To better understand the wonder that is 11-hydroxy-THC, the bioavailability of orally consumed THC is much lower than that of its smoked counterpart, having between 6-10% bioavailability. While this number can be bolstered to between 10-20% with the addition of soy lecithin, it should be assumed that edibles vs smoking will always have a lower bioavailability than smoked cannabis.
Logically, the edible high vs smoking high debate should end right here. We can calculate that, on average, THC from smoked sources is at least four times more available to the blood that THC from oral consumption, so how can you still debate edibles vs smoking on the criteria of effect?

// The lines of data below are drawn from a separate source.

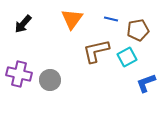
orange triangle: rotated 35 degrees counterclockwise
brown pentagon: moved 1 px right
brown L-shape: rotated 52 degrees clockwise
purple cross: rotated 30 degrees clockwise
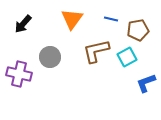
gray circle: moved 23 px up
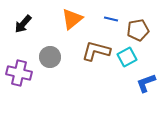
orange triangle: rotated 15 degrees clockwise
brown L-shape: rotated 28 degrees clockwise
purple cross: moved 1 px up
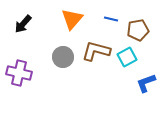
orange triangle: rotated 10 degrees counterclockwise
gray circle: moved 13 px right
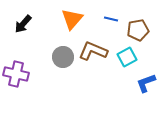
brown L-shape: moved 3 px left; rotated 8 degrees clockwise
purple cross: moved 3 px left, 1 px down
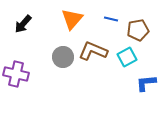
blue L-shape: rotated 15 degrees clockwise
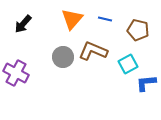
blue line: moved 6 px left
brown pentagon: rotated 25 degrees clockwise
cyan square: moved 1 px right, 7 px down
purple cross: moved 1 px up; rotated 15 degrees clockwise
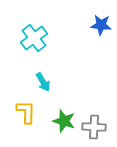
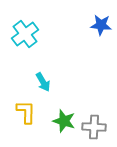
cyan cross: moved 9 px left, 4 px up
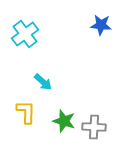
cyan arrow: rotated 18 degrees counterclockwise
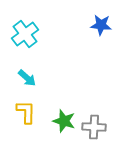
cyan arrow: moved 16 px left, 4 px up
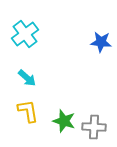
blue star: moved 17 px down
yellow L-shape: moved 2 px right, 1 px up; rotated 10 degrees counterclockwise
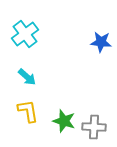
cyan arrow: moved 1 px up
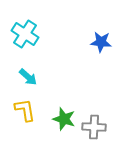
cyan cross: rotated 20 degrees counterclockwise
cyan arrow: moved 1 px right
yellow L-shape: moved 3 px left, 1 px up
green star: moved 2 px up
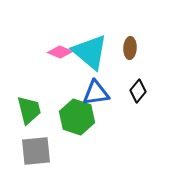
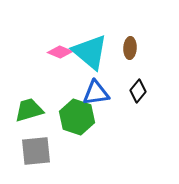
green trapezoid: rotated 92 degrees counterclockwise
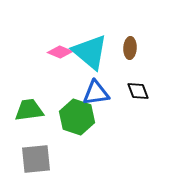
black diamond: rotated 60 degrees counterclockwise
green trapezoid: rotated 8 degrees clockwise
gray square: moved 8 px down
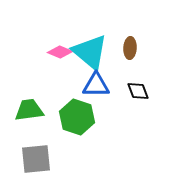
blue triangle: moved 8 px up; rotated 8 degrees clockwise
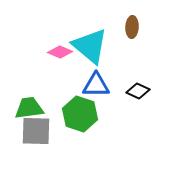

11-Hydroxy-THC, a cannabinoid metabolite, is thought to possess psychoactive properties five times that of smoked cannabis. In the discussion of edible high vs smoking high, it is speculated that the increased psychotropic experience and effect on the central nervous system caused by oral administration of marijuana edibles can be explained by 11-hydroxy-THC’s ability to pass more easily though the blood-brain barrier. Think about it like this:
1 gram @ 20% THC = 200mg THC/1g
200mg/ 8% bioavailability = 16mg THC
16mg THC x 5 = 80mg 11-hydroxy-THC
As you can see, edibles vs smoking–after taking into consideration the metabolic conversion process–no longer looks like such a fair comparison. Compound the increased nervous system effects of edibles with the extended duration (up to 6 hours longer than smoked) the experience lasts and it is little surprise that people chose edible high vs smoking high for long-lasting, more intense body highs.
Consider your purpose
The edibles vs smoking debate should be internal. That is, you should always be the one deciding what works best for you. I ask that edible high vs smoking high be a conversation in your head with yourself. Decide if you want to have the effects last all day. Choose if you want to experience the effects minutes after consumption. Think about how much you are consuming, and what you can expect at that dose. Consider your surroundings: are you with people?
As we have seen, the way your body interacts with cannabis differs dependent upon the route you consume it. Edibles vs smoking not only produce different effects over different lengths of time but are themselves different chemical experiences. While 11-hydroxy-THC is produced in both marijuana edibles and smoked cannabis, the levels at which it is present within smoked weed is significantly reduced as it has the ability to enter the bloodstream before being transported to the liver (where it is stored).